When metrics go wrong

  • “TELL ME HOW YOU WILL MEASURE ME, AND THEN I WILL TELL YOU HOW I WILL BEHAVE. IF YOU MEASURE ME IN AN ILLOGICAL WAY, DON’T COMPLAIN ABOUT ILLOGICAL BEHAVIOR.” – ELI GOLDRATT
  • Dee Hock - the tyranny of measurement: “ If we were to set out to deliberately design an efficient system for the methodical destruction of community, we could not do better than our present efforts to monetize all value, mechanize all societal organizations and reduce life to the tyranny of mathematical measurement, markets and the ever increasing centralization of power and wealth that result. Money, mechanism, measurement and markets have their place. They are useful tools indeed. We should use them carefully for beneficent ends. But useful tools are all they are. They do not deserve the deification the apostles of unrestrained acquisition insist that we give them. Only fools worship their tools.”
  • Some things are really hard to measure - eg the impact of saying good morning to people - and yet we can still all agree that it’s worth doing (this came from a conversation with Tito Sarrionandia but I can’t remember whether he was quoting anyone).
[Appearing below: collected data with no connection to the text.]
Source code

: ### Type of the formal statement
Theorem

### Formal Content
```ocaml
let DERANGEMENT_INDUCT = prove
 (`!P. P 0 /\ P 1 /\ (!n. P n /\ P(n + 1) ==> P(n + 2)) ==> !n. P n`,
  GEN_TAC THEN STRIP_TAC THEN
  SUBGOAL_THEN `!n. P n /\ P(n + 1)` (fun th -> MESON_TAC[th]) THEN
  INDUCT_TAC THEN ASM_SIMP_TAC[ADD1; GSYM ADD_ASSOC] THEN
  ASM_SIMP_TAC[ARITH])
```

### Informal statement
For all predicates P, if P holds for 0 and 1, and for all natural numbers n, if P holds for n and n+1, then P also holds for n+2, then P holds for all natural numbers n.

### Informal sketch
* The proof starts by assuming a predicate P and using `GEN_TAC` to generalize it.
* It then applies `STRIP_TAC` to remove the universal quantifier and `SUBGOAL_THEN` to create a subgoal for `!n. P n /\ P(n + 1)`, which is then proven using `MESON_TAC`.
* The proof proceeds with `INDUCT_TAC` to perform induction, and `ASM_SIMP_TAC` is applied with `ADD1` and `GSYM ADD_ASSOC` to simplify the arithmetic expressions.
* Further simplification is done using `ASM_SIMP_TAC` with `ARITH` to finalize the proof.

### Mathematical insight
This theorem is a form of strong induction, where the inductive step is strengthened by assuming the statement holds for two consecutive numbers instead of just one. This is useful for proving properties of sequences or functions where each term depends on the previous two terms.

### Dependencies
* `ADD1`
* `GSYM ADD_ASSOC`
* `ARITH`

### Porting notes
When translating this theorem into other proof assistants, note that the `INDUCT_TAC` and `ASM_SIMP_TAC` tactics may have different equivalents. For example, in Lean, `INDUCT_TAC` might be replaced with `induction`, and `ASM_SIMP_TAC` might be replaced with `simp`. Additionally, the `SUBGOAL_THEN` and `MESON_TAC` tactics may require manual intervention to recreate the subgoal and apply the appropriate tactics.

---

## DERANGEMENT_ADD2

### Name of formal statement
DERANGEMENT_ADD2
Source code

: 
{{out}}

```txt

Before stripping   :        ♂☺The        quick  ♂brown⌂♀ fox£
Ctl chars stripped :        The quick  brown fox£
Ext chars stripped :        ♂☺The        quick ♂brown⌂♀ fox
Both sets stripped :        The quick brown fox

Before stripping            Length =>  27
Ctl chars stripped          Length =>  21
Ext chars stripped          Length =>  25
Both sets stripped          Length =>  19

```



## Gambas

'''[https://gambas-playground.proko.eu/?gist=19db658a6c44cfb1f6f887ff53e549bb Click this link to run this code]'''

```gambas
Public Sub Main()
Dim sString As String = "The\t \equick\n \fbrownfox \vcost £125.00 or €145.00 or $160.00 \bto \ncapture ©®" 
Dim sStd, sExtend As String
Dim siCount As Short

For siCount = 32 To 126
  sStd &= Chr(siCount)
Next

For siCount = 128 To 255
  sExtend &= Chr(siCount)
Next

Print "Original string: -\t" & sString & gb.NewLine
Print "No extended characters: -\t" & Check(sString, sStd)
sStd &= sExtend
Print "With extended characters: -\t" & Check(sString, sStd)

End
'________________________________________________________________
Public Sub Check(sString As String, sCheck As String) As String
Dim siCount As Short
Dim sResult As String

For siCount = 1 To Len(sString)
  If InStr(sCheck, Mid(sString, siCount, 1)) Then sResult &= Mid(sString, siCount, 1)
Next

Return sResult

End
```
Accelerate Metrics / DORA metrics

  • The four key metrics described in the “Accelerate” book
    • Martin Fowler’s foreword describes Accelerate very clearly as the book that contains the explanation for why the State of DevOps reports (and the DORA metrics they use) are so very compelling and trustworthy
    • DORA is also relevant to The DevOps Handbook… but not directly referenced apart from a nod in the acknowledgements
      • Devops Handbook is more about the three ways
      • See my notes on DevOps-Handbook, here
  • aka the DORA metrics
    • DORA = DevOps Research and Assessment - a startup created by Gene Kim and Jez Humble with Dr. Nicole Forsgren at the helm (those three also wrote the book).
    • (downloaded for Clare in clare-tech/resources)
  • Originally came from DORA State of DevOps report
  • The metrics are:
    • Deployment frequency
    • Lead time
      • Lead Time for Changes measures the velocity of software delivery
    • Time to restore, aka mean time to recovery (MTTR) (aka mean time to restore)
    • Change failure rate (“a measure of how often deployment failures occur in production that require immediate remedy (particularity, rollbacks).”)
    • Reliability [added in 2021]
  • I saw a great presentation about this
    • by Tito Sarrionandia (slides available to Clare only here)
    • where he talked about four key DORA metrics
    • He made the following points:
      • Those four measurable areas are not tradeoffs
      • They represent measures of speed and of stability - they correlate highly with each other
      • Organisations moving faster, are typically breaking less.
      • There is no evidence that organisations are able to optimise one of those things by trading off the others. High performers score highly across the board in all four metrics, low performers score badly across the board.
  • “Focusing on only these metrics … empower[s] organizations by having objective measures of determining if the changes they’re making have an actual impact”
    • The Accelerate book was very much focused on DevOps (infrastructure and deployment) and these metrics help you to focus on how good your infrastructure and deployment pipelines are.